▸ **Record excerpts**
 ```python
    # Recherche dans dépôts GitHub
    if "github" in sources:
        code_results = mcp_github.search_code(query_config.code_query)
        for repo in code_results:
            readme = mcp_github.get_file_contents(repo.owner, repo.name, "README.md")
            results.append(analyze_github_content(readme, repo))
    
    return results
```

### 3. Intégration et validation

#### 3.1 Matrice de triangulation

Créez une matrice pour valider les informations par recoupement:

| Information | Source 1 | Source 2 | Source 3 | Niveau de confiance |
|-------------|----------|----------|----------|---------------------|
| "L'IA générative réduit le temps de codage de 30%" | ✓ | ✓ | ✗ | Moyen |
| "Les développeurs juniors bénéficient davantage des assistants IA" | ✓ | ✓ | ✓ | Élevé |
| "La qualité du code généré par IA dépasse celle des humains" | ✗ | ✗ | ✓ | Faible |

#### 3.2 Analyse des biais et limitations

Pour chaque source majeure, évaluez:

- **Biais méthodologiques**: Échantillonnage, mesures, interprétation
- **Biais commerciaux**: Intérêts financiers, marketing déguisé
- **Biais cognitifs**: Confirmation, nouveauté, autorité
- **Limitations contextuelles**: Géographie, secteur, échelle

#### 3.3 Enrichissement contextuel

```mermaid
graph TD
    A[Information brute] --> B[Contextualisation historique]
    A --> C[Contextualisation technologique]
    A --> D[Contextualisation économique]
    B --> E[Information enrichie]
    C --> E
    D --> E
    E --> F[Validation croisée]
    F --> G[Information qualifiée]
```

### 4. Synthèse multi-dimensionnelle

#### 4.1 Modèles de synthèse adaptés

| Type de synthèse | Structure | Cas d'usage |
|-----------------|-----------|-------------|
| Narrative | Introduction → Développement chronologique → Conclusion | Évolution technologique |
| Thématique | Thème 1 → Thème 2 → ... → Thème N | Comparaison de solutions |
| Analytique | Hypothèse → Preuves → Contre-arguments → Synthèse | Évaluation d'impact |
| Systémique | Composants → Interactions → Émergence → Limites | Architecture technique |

* * *

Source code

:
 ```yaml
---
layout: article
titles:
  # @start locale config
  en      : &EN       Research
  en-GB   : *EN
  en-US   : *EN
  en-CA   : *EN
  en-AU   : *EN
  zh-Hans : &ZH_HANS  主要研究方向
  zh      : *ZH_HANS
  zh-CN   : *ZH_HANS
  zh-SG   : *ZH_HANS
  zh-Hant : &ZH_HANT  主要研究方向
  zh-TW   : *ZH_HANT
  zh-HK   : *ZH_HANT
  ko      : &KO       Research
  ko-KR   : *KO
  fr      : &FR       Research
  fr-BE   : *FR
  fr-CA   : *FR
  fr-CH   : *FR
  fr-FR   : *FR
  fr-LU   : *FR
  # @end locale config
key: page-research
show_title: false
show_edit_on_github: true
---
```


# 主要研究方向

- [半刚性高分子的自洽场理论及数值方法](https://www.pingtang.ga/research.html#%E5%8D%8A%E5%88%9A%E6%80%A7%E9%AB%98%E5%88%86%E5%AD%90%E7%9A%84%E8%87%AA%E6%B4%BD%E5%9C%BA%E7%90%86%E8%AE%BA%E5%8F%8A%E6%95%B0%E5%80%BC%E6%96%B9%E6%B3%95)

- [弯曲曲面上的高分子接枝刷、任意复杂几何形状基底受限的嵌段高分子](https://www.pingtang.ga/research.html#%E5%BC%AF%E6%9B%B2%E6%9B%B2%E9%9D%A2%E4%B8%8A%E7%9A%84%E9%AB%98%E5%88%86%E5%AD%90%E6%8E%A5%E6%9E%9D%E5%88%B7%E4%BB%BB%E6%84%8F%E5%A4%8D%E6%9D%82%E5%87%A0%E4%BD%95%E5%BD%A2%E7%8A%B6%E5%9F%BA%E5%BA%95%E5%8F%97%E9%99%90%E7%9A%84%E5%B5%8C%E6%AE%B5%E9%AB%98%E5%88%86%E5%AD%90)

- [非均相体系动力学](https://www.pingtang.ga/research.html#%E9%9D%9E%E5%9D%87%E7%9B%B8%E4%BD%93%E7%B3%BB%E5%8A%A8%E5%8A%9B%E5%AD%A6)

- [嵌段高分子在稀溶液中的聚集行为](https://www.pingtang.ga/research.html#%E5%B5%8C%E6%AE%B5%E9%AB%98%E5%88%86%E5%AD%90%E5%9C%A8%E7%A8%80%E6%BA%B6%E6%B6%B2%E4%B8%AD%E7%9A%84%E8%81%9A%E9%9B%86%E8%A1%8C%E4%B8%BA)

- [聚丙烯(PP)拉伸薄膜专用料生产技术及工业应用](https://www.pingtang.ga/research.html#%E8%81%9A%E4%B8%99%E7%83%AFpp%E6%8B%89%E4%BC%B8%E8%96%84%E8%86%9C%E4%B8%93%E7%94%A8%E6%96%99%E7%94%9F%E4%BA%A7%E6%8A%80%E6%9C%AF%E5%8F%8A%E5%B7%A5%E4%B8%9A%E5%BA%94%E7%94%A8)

▸ **What you are asked to do**
Search each line of the data above for "repo", and copy the lines where it occurs.

▸ **Reply to the task**
        for repo in code_results:
            readme = mcp_github.get_file_contents(repo.owner, repo.name, "README.md")
            results.append(analyze_github_content(readme, repo))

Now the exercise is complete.